For hedge transactions that do not qualify for the short-cut method, at the hedge’s inception and on a regular basis thereafter, a formal assessment is performed to determine whether changes in the fair values or cash flows of the derivative instruments have been highly effective in offsetting changes in cash flows of the hedged items and whether they are expected to be highly effective in the future.

The fair value of interest rate swap agreements approximates the amount at which they could be settled, based on estimates obtained from the counterparties. We assess the effectiveness of our hedge instruments on a quarterly basis. We performed periodic assessments of the cash flow hedge instruments during 2014 and the first nine months of 2015 and determined the hedges to be highly effective. We also determined that any portion of the hedges deemed to be ineffective was de minimis and therefore there was no material effect on our consolidated financial position, operations or cash flows. The counterparties to the interest rate swap agreements expose us to credit risk in the event of nonperformance. However, at September 30, 2015 and December 31, 2014, each swap agreement entered into by us was in a net liability position which would require us to make the settlement payments to the counterparties. We do not anticipate nonperformance by our counterparties. We do not hold or issue derivative financial instruments for trading purposes.

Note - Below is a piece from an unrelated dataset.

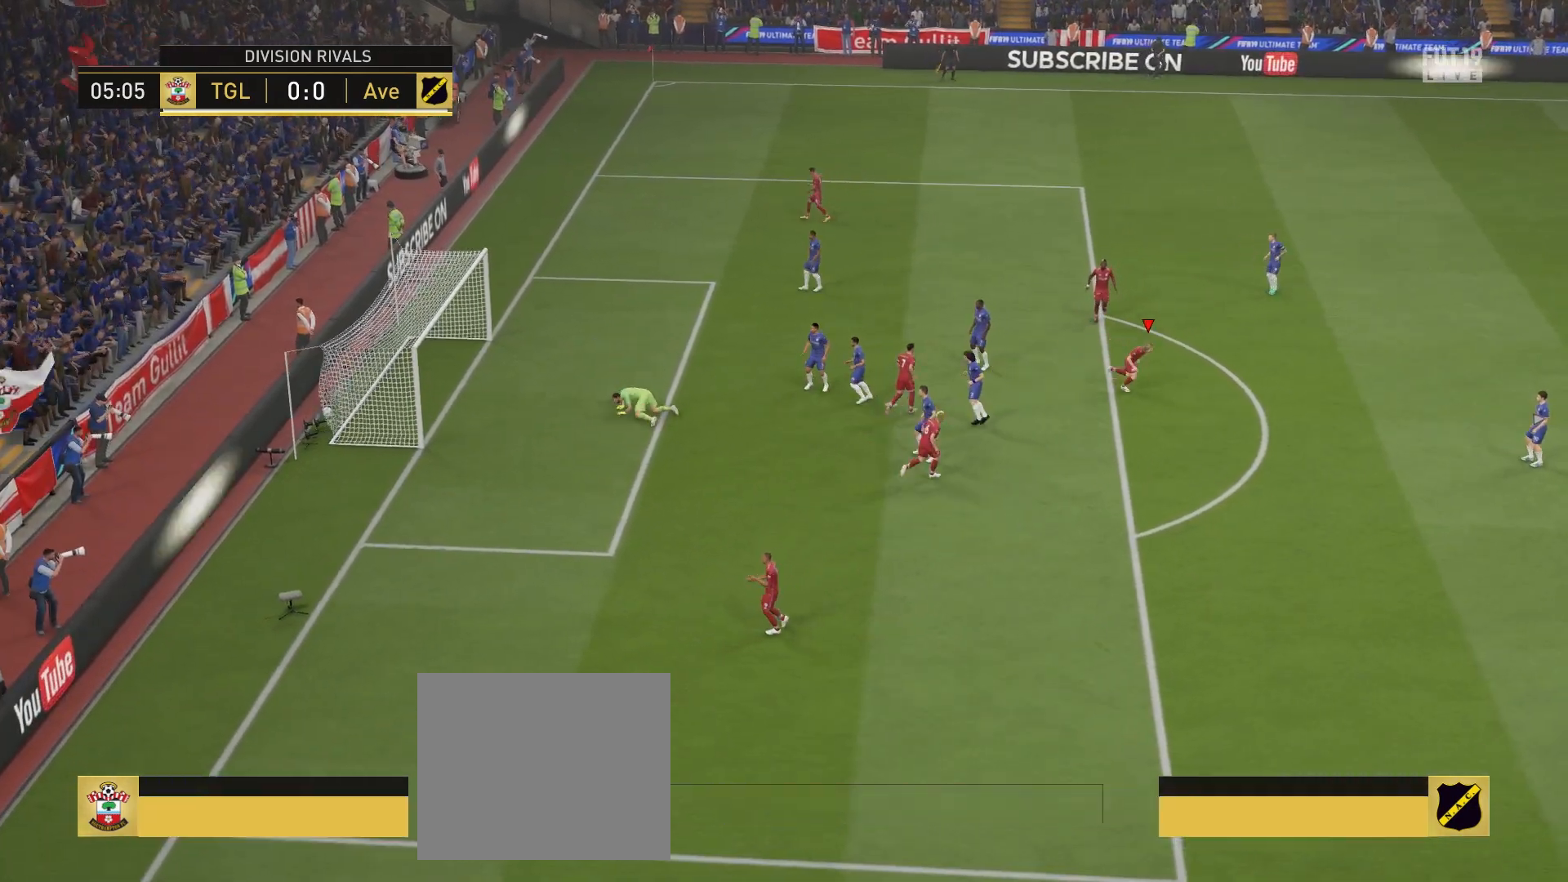
{"buttons": [], "left_stick": "center", "right_stick": "center", "events": []}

Seven interest rate swaps on a total notional amount of $825 million matured in May, 2015. Four of these swaps, with a total notional amount of $600 million, became effective in December, 2011 and provided that we receive three-month LIBOR while the average fixed rate payable was 2.38%. The remaining three swaps, with a total notional amount of $225 million, became effective in March, 2011 and provided that we receive three-month LIBOR while the average fixed rate payable was 1.91%.

During the second quarter of 2015, we entered into four forward starting interest rate swaps whereby we pay a fixed rate on a total notional amount of $500 million and receive one-month LIBOR. Each of the four swaps became effective on July 15, 2015 and are scheduled to mature on April 15, 2019. The average fixed rate payable on these swaps is 1.40%.

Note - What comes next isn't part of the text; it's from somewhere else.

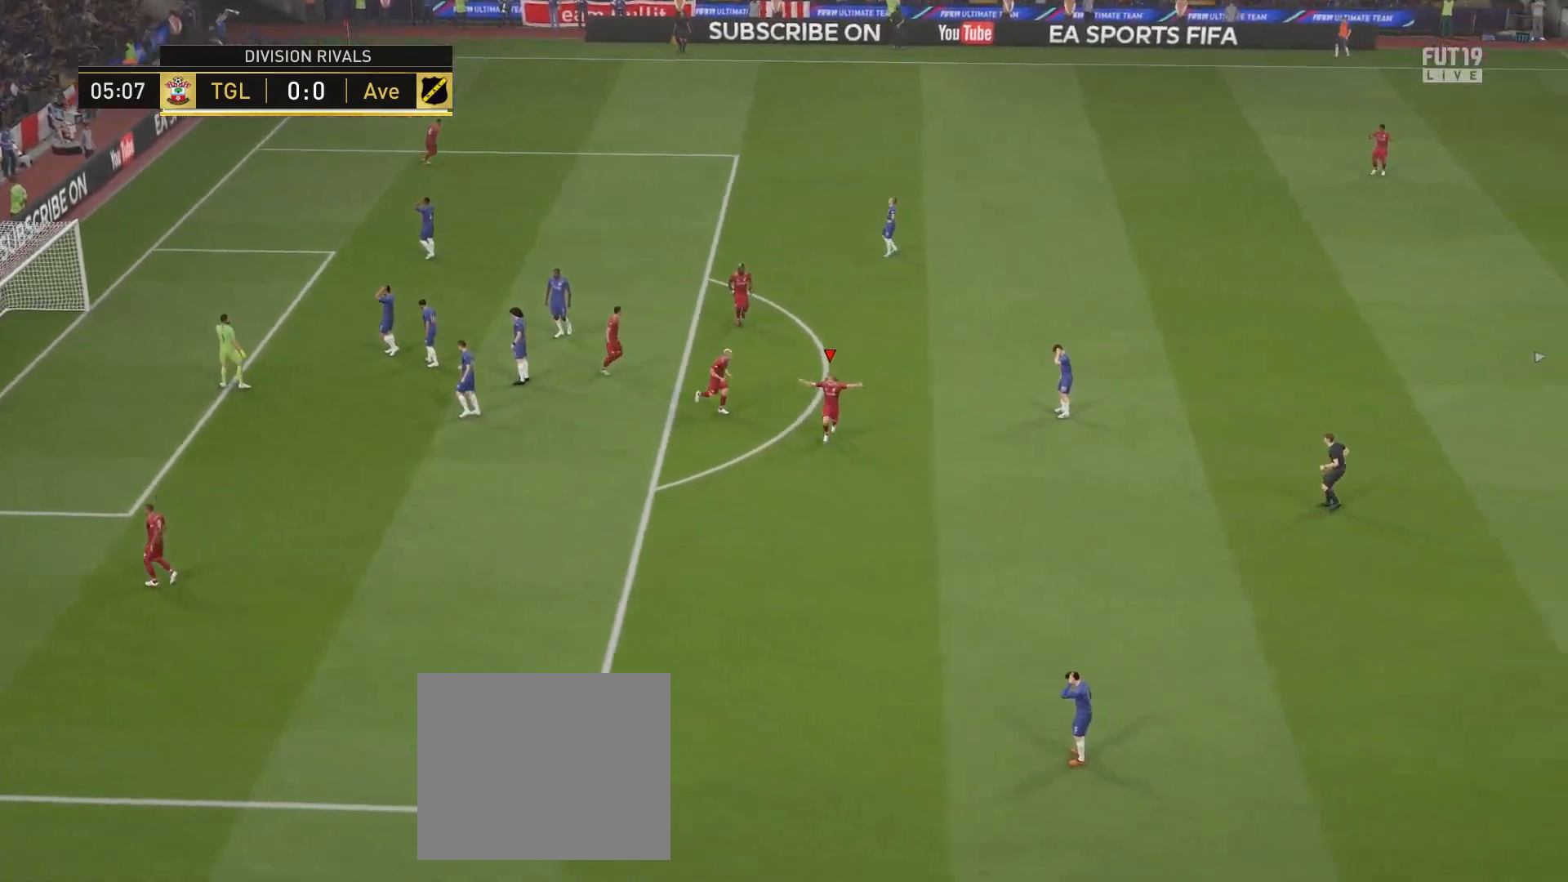
{"buttons": [], "left_stick": "center", "right_stick": "center", "events": []}
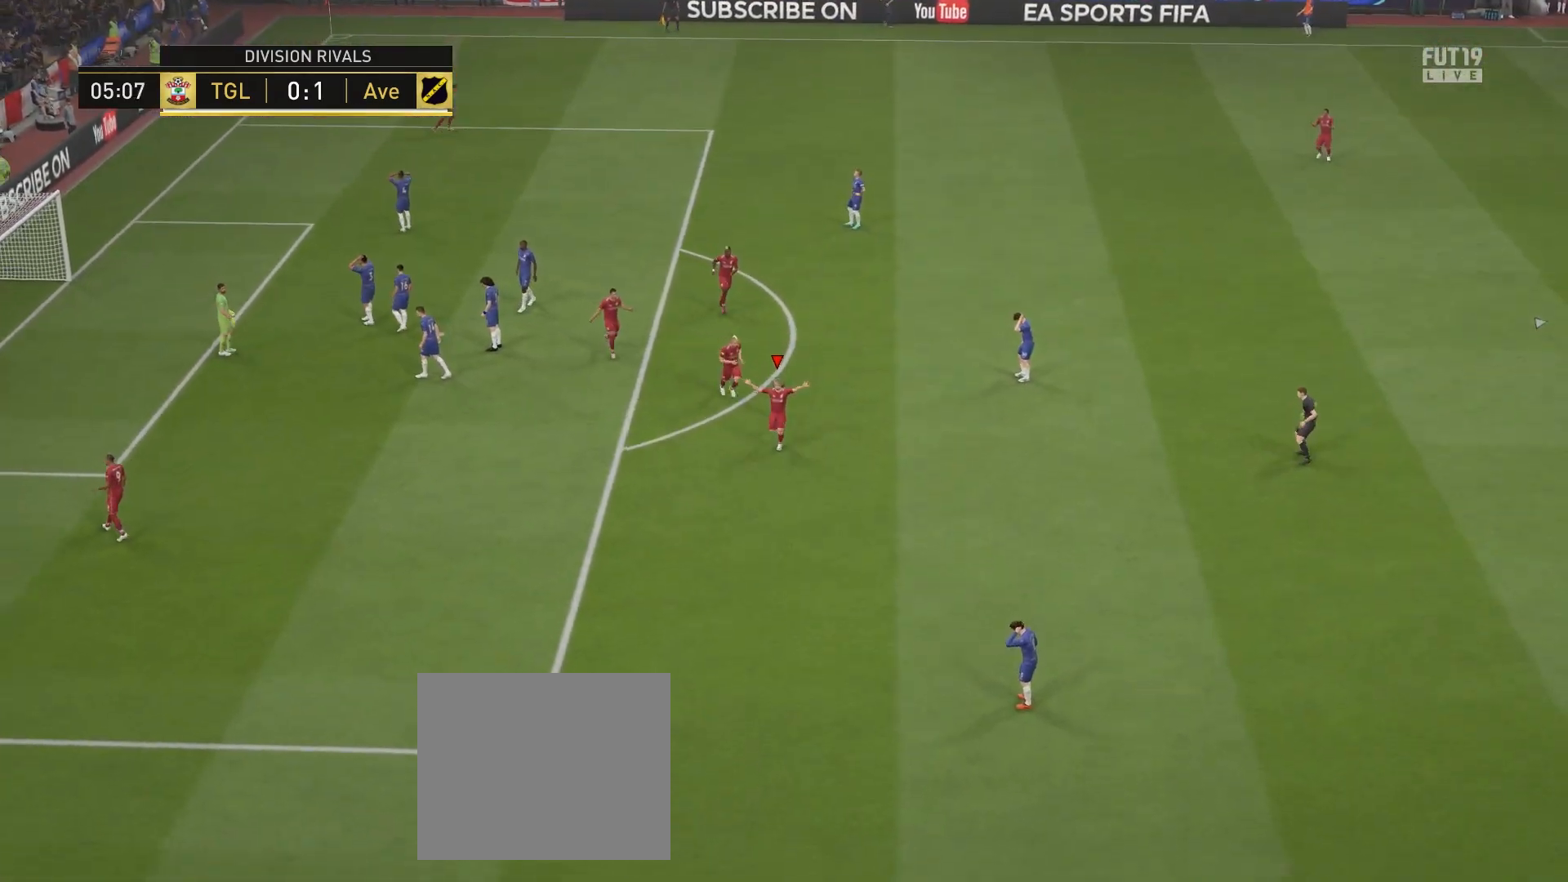
{"buttons": [], "left_stick": "center", "right_stick": "center", "events": [[317, "CROSS", "down"], [317, "R1", "down"], [333, "L1", "down"], [433, "CROSS", "up"], [433, "R1", "up"], [450, "L1", "up"]]}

During the third quarter of 2015, we entered into four additional forward starting interest rate swaps whereby we pay a fixed rate on a total notional amount of $400 million and receive one-month LIBOR. One swap on a notional amount of $100 million became effective on July 15, 2015, two swaps on a total notional amount of $200 million became effective on September 15, 2015 and another swap on a notional amount of $100 million becomes effective on December 15, 2015. All of these swaps are scheduled to mature on April 15, 2019. The average fixed rate payable on these four swaps is 1.23%.

We measure our interest rate swaps at fair value on a recurring basis. The fair value of our interest rate swaps is based primarily on quotes from banks. We consider those inputs to be “level 2” in the fair value hierarchy as outlined in the authoritative guidance for disclosures in connection with derivative instruments and hedging activities. The fair value of our interest rate swaps was a liability of $11 million at September 30, 2015, of which $8 million is included in other current liabilities and $3 million is included in other noncurrent liabilities. The fair value of our interest rate swaps was a liability of $6 million at December 31, 2014, all of which is included in other current liabilities.